Riddled with inner turmoil, “the DeSantis campaign was too much of a DeSantis fan club.” The blame for his campaign's bizarre decisions ultimately rests with DeSantis himself. Had he listened to his advisors earlier, he might have avoided the most obvious pitfalls: the glitchy X campaign launch, the hyper fixation on wokeness, and his allergy to liberal media. All of which he was advised against doing, and most importantly, the people who challenged these decisions were soon replaced—like Dave. The sad irony is that he often acquiesced to the advice of his advisors soon after relieving them of their duties (these claims are laid out in a comprehensive postmortem by Marc Caputo).
DeSantis used his position as governor to take what can only be described as personal vendettas against Bud Light and Disney. The former in response to using a trans woman in an ad; the latter in response to Bob Chapek’s remarks about HB 1557, better known as the ‘Don’t Say Gay Bill.’ In neither case does it seem to be for the benefit of his constituents; instead, it appears to be in service of DeSantis’s ego. He also personally intervened to get a relatively minor political rival jailed in a sham conviction that was recently overturned.
His stance toward January 6th and the 2020 election are likewise Trumpian. In August of last year, two-and-a-half years after the attempted insurrection, DeSantis publicly dismissed Trump’s 2020 claims. This comes after spending much of that time deflecting from the question, campaigning for election-denying candidates, promising pardons for convicted insurrectionists, and instituting an election interference police force whose only accomplishment is arresting and intimidating eligible voters.
While it is improbable that he would induce a constitutional crisis on the order of Trump, it’s clear that the poor decisions on the campaign trail were a manifestation of his dictatorial temperament and that his ego can drive his political decisions to the detriment of his constituency. All this is to say that DeSantis is an arrogant, ego-driven buffoon that surrounded himself with sycophants and took issue with Trump’s election claims only when forced to by the exigencies of campaigning against the man himself. In a word, he is Trumpian (it’s also worth noting that at least one sub-faction of the Republican Party is ecstatic at his comparison to the fascist dictator of Hungary, Victor Orbán).
DeSantis supporters agree with Trump’s policies and backed a candidate who embodied many of the same shortcomings as Trump. The explanation for this about-face is simply pragmatic. As Dan McLaughlin explains, first, “You cannot assemble a winning coalition without [the Trump faction],” for they are close to a majority within the party. Second, you must hold the coalition together for the general election, and the best person to do that is someone who appeals to both the New Right and the Reaganite wings of the party. DeSantis is better suited for this task than Haley. The anti-Trump, pro-DeSantis wing has become unmoored in the exact manner they warned in 2016, eschewing nearly every philosophical and political objection they once espoused solely to win power.

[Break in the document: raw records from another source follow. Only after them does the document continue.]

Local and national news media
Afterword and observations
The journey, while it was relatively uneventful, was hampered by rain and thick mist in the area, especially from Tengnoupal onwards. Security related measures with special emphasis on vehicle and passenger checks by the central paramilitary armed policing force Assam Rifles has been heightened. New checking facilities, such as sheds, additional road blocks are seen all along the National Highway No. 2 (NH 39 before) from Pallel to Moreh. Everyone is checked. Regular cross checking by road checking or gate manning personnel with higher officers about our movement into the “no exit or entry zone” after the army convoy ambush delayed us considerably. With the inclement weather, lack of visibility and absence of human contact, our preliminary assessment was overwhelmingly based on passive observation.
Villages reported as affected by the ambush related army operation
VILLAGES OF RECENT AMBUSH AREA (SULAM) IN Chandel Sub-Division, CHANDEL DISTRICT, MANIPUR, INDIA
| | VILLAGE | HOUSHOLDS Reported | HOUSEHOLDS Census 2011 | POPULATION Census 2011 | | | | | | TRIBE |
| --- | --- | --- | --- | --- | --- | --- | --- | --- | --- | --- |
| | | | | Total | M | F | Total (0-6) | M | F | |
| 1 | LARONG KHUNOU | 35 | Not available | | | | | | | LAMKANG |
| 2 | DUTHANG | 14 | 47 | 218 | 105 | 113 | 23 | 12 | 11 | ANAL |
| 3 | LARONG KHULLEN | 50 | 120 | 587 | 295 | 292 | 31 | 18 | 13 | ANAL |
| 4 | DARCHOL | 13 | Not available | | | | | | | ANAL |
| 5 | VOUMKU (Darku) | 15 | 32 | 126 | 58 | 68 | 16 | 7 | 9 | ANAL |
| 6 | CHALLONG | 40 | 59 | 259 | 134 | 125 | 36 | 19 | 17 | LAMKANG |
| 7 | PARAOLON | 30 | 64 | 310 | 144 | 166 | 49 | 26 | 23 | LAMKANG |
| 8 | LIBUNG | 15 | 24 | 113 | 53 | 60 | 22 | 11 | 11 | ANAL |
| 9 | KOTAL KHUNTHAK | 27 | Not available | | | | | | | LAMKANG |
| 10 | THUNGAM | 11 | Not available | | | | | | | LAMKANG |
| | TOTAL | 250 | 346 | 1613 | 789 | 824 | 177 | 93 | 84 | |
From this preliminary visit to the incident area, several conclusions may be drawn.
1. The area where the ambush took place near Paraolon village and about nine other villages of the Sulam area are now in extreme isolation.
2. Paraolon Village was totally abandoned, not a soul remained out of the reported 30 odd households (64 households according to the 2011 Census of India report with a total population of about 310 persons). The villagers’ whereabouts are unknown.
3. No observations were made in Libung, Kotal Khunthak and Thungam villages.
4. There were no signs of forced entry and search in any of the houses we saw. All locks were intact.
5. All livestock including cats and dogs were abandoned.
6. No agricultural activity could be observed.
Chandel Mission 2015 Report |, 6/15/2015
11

As Ron DeSantis supporters find themselves wondering what to do from here, it’s important to remind them that they buy into the same victimhood logic as Trump supporters that justifies the use of state power against their enemies, agree with Trump’s policies, backed a Trump-lite candidate, and are just as obsessed with winning as their demagogic party leader. If electing a more respectable, competent fascist was ever in doubt, the ‘moderate’ wing of the Republican Party has answered unequivocally.
The question they should be asking themselves is not “Why did DeSantis lose?” but “Why did Trump win?” Why has the ‘moderate’ wing of the party dispensed with their 2016 objections? Under what conditions are people susceptible to demagoguery like Trump’s? What role did conservatives like the editors at the National Review play in creating and sustaining those conditions? Until these questions are squarely faced and tackled by American Conservatives, we will continue to see a backslide into right-wing authoritarianism within the Republican Party.
The road ahead for conservatives in America will be difficult if they genuinely want to rid their ranks of Trumpism, and it begins with honest, clear-eyed introspection. In a word, self-awareness.